__WORK REQUEST__
Return every line of text in the entries below word for word, with the original line breaks and no corrections. Leave the pictures out of your answer.

__PROVIDED MATERIAL__
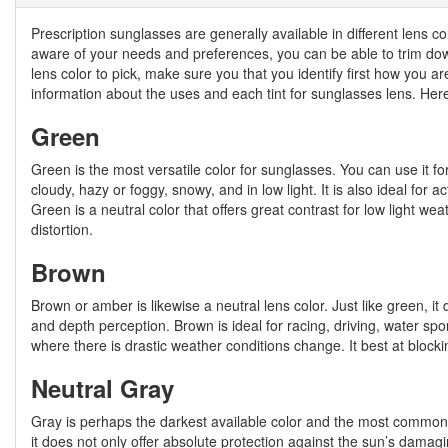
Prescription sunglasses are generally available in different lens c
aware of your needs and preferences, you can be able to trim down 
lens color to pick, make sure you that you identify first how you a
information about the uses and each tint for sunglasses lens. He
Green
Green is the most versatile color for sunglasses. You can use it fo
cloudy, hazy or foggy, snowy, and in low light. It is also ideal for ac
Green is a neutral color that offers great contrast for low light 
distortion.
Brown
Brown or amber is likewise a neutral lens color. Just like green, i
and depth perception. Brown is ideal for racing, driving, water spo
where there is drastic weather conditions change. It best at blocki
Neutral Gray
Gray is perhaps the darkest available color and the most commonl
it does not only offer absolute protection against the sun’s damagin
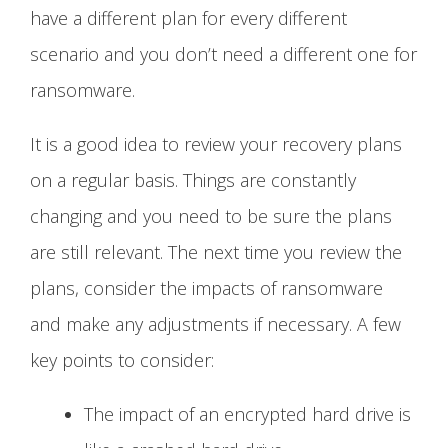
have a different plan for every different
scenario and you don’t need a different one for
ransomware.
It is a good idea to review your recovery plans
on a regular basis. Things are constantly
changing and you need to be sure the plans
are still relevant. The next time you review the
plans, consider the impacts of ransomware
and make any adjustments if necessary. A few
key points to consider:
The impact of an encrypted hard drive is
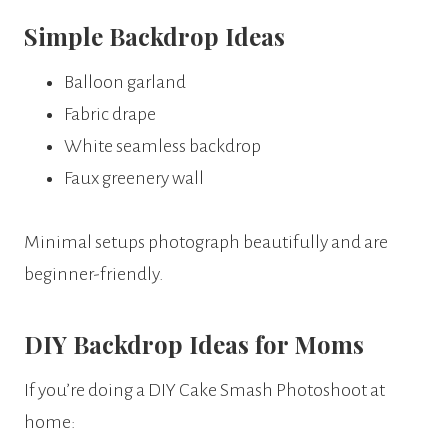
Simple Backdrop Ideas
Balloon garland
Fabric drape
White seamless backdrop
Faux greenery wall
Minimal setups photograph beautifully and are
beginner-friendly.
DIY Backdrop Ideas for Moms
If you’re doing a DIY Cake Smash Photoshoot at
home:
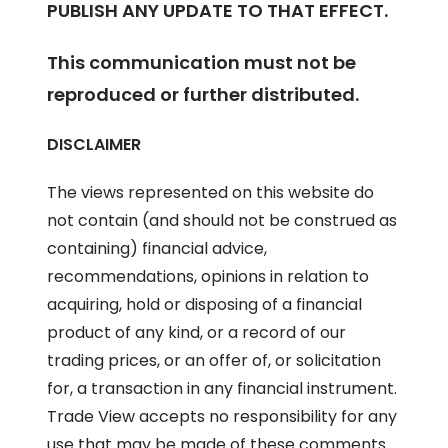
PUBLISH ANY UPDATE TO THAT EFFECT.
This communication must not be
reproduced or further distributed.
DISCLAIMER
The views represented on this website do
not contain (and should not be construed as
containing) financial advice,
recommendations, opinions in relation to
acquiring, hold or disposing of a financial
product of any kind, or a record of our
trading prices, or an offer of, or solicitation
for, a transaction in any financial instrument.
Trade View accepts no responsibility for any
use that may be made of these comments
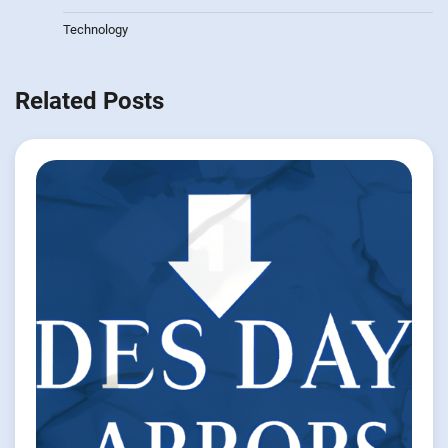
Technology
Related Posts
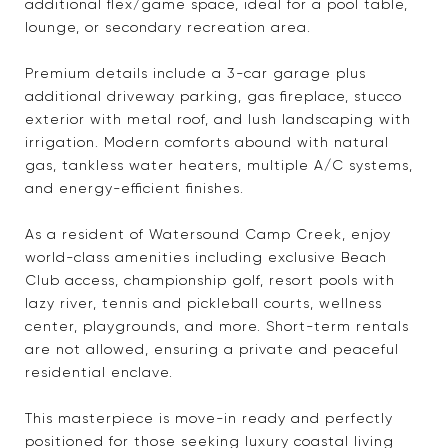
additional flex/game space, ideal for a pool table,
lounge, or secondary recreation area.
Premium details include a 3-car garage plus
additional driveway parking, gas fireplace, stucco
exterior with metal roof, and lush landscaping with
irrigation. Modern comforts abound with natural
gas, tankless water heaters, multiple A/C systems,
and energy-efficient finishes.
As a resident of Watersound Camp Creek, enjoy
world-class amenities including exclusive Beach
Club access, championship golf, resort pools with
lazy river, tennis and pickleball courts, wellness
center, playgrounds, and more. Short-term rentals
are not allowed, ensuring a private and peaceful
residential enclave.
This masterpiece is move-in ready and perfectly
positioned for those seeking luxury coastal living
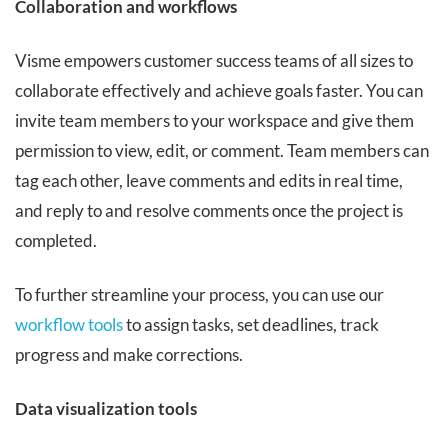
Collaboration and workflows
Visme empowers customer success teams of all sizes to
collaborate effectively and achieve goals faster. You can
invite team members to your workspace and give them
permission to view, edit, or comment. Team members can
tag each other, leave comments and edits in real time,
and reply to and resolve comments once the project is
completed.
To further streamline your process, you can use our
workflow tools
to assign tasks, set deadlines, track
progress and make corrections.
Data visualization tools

__SOLUTION TO THIS TASK__
Prescription sunglasses are generally available in different lens c
aware of your needs and preferences, you can be able to trim down 
lens color to pick, make sure you that you identify first how you a
information about the uses and each tint for sunglasses lens. He
Green
Green is the most versatile color for sunglasses. You can use it fo
cloudy, hazy or foggy, snowy, and in low light. It is also ideal for ac
Green is a neutral color that offers great contrast for low light 
distortion.
Brown
Brown or amber is likewise a neutral lens color. Just like green, i
and depth perception. Brown is ideal for racing, driving, water spo
where there is drastic weather conditions change. It best at blocki
Neutral Gray
Gray is perhaps the darkest available color and the most commonl
it does not only offer absolute protection against the sun’s damagin
have a different plan for every different
scenario and you don’t need a different one for
ransomware.
It is a good idea to review your recovery plans
on a regular basis. Things are constantly
changing and you need to be sure the plans
are still relevant. The next time you review the
plans, consider the impacts of ransomware
and make any adjustments if necessary. A few
key points to consider:
The impact of an encrypted hard drive is
Simple Backdrop Ideas
Balloon garland
Fabric drape
White seamless backdrop
Faux greenery wall
Minimal setups photograph beautifully and are
beginner-friendly.
DIY Backdrop Ideas for Moms
If you’re doing a DIY Cake Smash Photoshoot at
home:
PUBLISH ANY UPDATE TO THAT EFFECT.
This communication must not be
reproduced or further distributed.
DISCLAIMER
The views represented on this website do
not contain (and should not be construed as
containing) financial advice,
recommendations, opinions in relation to
acquiring, hold or disposing of a financial
product of any kind, or a record of our
trading prices, or an offer of, or solicitation
for, a transaction in any financial instrument.
Trade View accepts no responsibility for any
use that may be made of these comments
Technology
Related Posts
additional flex/game space, ideal for a pool table,
lounge, or secondary recreation area.
Premium details include a 3-car garage plus
additional driveway parking, gas fireplace, stucco
exterior with metal roof, and lush landscaping with
irrigation. Modern comforts abound with natural
gas, tankless water heaters, multiple A/C systems,
and energy-efficient finishes.
As a resident of Watersound Camp Creek, enjoy
world-class amenities including exclusive Beach
Club access, championship golf, resort pools with
lazy river, tennis and pickleball courts, wellness
center, playgrounds, and more. Short-term rentals
are not allowed, ensuring a private and peaceful
residential enclave.
This masterpiece is move-in ready and perfectly
positioned for those seeking luxury coastal living
Collaboration and workflows
Visme empowers customer success teams of all sizes to
collaborate effectively and achieve goals faster. You can
invite team members to your workspace and give them
permission to view, edit, or comment. Team members can
tag each other, leave comments and edits in real time,
and reply to and resolve comments once the project is
completed.
To further streamline your process, you can use our
workflow tools
to assign tasks, set deadlines, track
progress and make corrections.
Data visualization tools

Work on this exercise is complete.